As the subtitle suggests, the book examines a practice that, given history, one might think would be entirely odious: pigeonholing individuals based on their genetic heritage. And most often the purpose is not to make sure everyone's treated equally: it's to make sure that people with favored genes get treated better, and (hence) the disfavored get treated worse.

I've been bugged about this for quite awhile. My first blog post on the topic seems to be nearly 18 years old.

Bernstein states his overall thesis right in paragraph one:

Official American racial and ethnic classifications are arbitrary and inconsistent, both in how they are defined and how they are enforced. The categories are socially constructed and historically contingent. The evolved from older racist categories and have barely been updated since the 1970s.

So that's pretty bad, but you'll probably come up with a bunch more, even nastier, adjectives as you read through the book; I know I did.

Bernstein presents the history without explicit outrage, just the facts ma'am, and it's all the more powerful for that. The official rules concern race and ethnicity. But the only "ethnicities" in which government is concerned are "Hispanic" and "non-Hispanic". And defining "Hispanic" is problematic: is it based on where (some of) your long-lost ancestors originated? The language they spoke? The language you speak? Or maybe your last name?

And (wait a minute) if the purpose of such classification is to track down invidious discrimination in the past and present, there are plenty of groups that have had (and some that continue to have) a raw deal: Jews (not to mention Hasidic Jews); Poles; Irish; Arabs; … I could go on.

American Indians (the Feds prefer this name over "Native Americans") are officially a "race", but there are often extra requirements imposed if you want to be counted that way: for example, you may need to be a registered member of one of the recognized tribes. Or you may need a DNA test to give a significant result. (Sorry, Elizabeth Warren!)

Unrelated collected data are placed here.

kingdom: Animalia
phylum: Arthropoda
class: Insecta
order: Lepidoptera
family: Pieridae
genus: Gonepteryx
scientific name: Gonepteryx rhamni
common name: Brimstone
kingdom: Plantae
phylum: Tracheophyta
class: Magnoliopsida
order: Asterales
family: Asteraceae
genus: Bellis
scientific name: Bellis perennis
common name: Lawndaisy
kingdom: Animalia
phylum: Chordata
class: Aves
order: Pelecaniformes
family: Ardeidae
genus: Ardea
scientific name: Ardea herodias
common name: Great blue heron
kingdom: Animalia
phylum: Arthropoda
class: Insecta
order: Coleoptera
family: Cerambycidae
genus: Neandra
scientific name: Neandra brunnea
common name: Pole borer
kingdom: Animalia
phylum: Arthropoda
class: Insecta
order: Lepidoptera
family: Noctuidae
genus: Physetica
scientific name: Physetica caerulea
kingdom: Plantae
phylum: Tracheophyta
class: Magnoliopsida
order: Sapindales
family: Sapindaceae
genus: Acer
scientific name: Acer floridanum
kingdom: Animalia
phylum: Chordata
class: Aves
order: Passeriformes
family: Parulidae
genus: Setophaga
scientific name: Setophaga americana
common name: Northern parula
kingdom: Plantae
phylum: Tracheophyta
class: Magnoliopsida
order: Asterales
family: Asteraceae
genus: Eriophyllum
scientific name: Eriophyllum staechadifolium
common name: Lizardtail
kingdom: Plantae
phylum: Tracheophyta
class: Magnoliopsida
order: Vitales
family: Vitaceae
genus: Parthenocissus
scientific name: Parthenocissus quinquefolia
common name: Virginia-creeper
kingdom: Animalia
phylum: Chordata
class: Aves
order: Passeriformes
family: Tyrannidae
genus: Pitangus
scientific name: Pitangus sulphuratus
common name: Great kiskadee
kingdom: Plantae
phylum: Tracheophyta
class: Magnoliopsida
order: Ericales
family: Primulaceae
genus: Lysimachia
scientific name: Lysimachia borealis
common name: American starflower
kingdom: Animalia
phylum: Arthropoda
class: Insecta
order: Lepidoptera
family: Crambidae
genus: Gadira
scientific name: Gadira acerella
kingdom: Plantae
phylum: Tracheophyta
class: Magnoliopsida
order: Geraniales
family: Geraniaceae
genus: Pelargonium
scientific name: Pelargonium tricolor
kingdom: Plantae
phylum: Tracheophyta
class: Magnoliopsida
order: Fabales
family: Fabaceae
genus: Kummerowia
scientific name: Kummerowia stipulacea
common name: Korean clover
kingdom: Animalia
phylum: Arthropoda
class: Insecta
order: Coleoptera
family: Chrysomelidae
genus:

And (of course) the biggie is "Black/African-American"? Does America follow the good old "one drop" rule left over from Jim Crow days? Sometimes, not always. (Left unsaid is the plain scientific fact that we are all of African heritage, if you go back far enough.)

Needless to say, the government uses its classification scheme, however arbitrarily and inconsistently, to dole out favors. Which means that an unseemly struggle lies behind any attempt to change that classification scheme. Politicians are on record against any sort of tinkering that might "dilute" their groups' benefits. It's an inherently tawdry and corrupt business.

Somewhat scary: Bernstein devotes a chapter to where the "official", very unscientific, classification rules have slopped over into medical and sociological research, mandated by (for example) the NIH and the FDA. Bernstein notes that this can be dangerous, actually costing lives. For example, Moderna's Covid vaccine was delayed for weeks, thanks to the NIH demand that more "minorities" be tested before the go-ahead was given. How many people did that kill?